We inhabit a vast, uncertain, and dynamic universe. To succeed in such an environment, artificial intelligence approaches must handle massive amounts of noisy, changing evidence.  My research addresses the problems of building scalable, probabilistic models amenable to online updates. To illustrate the potential of such models, I present my work on knowledge graph identification, which jointly resolves the entities, attributes, and relationships in a knowledge graph by combining statistical NLP signals and semantic constraints. Using probabilistic soft logic, a statistical relational learning framework I helped develop, I demonstrate how knowledge graph identification can scale to millions of uncertain candidate facts and tens of millions of semantic dependencies in real-world data while achieving state-of-the-art performance. My work further extends this scalability by adopting a distributed computing approach, reducing the inference time of knowledge graph identification from two hours to ten minutes.
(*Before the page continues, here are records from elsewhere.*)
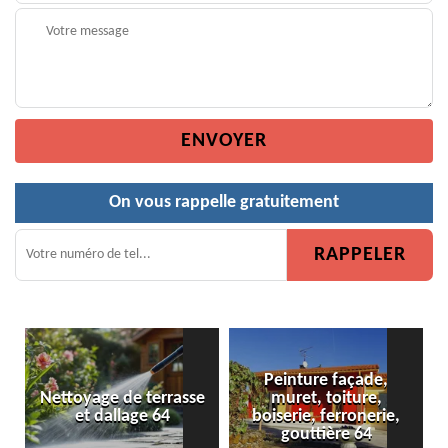
On vous rappelle gratuitement
Peinture façade,
e
muret, toiture,
Peinture de clôture 64
boiserie, ferronerie,
gouttière 64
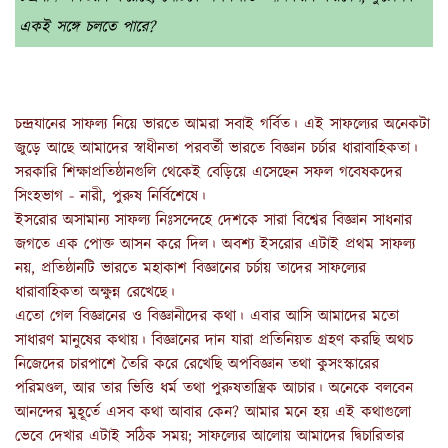
একই সঙ্গে চলতে পারে?
চন্দ্রযানের সাফল্য নিয়ে ভারতে আমরা সবাই গর্বিত। এই সাফল্যের অনেকটা
জুড়ে আছে আমাদের স্বাধীনতা পরবর্তী ভারতে বিজ্ঞান চর্চার ধারাবাহিকতা।
সরকারি শিক্ষাপ্রতিষ্ঠানগুলি থেকেই বেড়িয়ে এসেছেন সফল গবেষকদের
সিংহভাগ - নারী, পুরুষ নির্বিশেষে।
ইসরোর অসামান্য সাফল্য নিঃসন্দেহে দেশকে সারা বিশ্বের বিজ্ঞান সাধনার
জগতে এক পোক্ত আসন করে দিল। অবশ্য ইসরোর এটাই প্রথম সাফল্য
নয়, প্রতিষ্ঠানটি ভারতে মহাকাশ বিজ্ঞানের চর্চায় তাদের সাফল্যের
ধারাবাহিকতা অক্ষুন্ন রেখেছে।
এতো গেল বিজ্ঞানের ও বিজ্ঞানীদের কথা। এবার আসি আমাদের মতো
সাধারণ মানুষের কথায়। বিজ্ঞানের দান যারা প্রতিনিয়ত গ্রহণ করছি অথচ
নিজেদের চারপাশে তৈরি করে রেখেছি অপবিজ্ঞান তথা কুসংস্কারের
পরিমণ্ডল, আর তার ভিত্তি ধর্ম তথা পুরুষতান্ত্রিক আচার। অনেকে বলবেন
আনন্দের মুহূর্তে এসব কথা আবার কেন? আমার মনে হয় এই কথাগুলো
ভেবে দেখার এটাই সঠিক সময়; সাফল্যের আলোয় আমাদের দ্বিচারিতার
Updating large, collective models like those used for knowledge graphs with new information poses a significant challenge. I develop a regret bound for probabilistic models and use this bound to motivate practical algorithms that support low-regret updates while improving inference time over 65%. Finally, I highlight several active projects in sustainability, bioinformatics, and mobile analytics that provide a promising foundation for future research.


Jay Pujara is a postdoctoral researcher at the University of California, Santa Cruz whose principal areas of research are machine learning, artificial intelligence, and data science. He completed his PhD at the University of Maryland, College Park and received his MS and BS at Carnegie Mellon University. Prior to his PhD, Jay spent six years at Yahoo! working on mail spam detection, user trust, and contextual mail experiences, and he has also worked at Google, LinkedIn and Oracle. Jay is the author of over twenty peer-reviewed publications and has received three best paper awards for his work. He is a recognized authority on knowledge graphs, and has organized the Automatic Knowledge Base Construction (AKBC) workshop, recently presented a tutorial on knowledge graph construction, and has had his work featured in AI Magazine.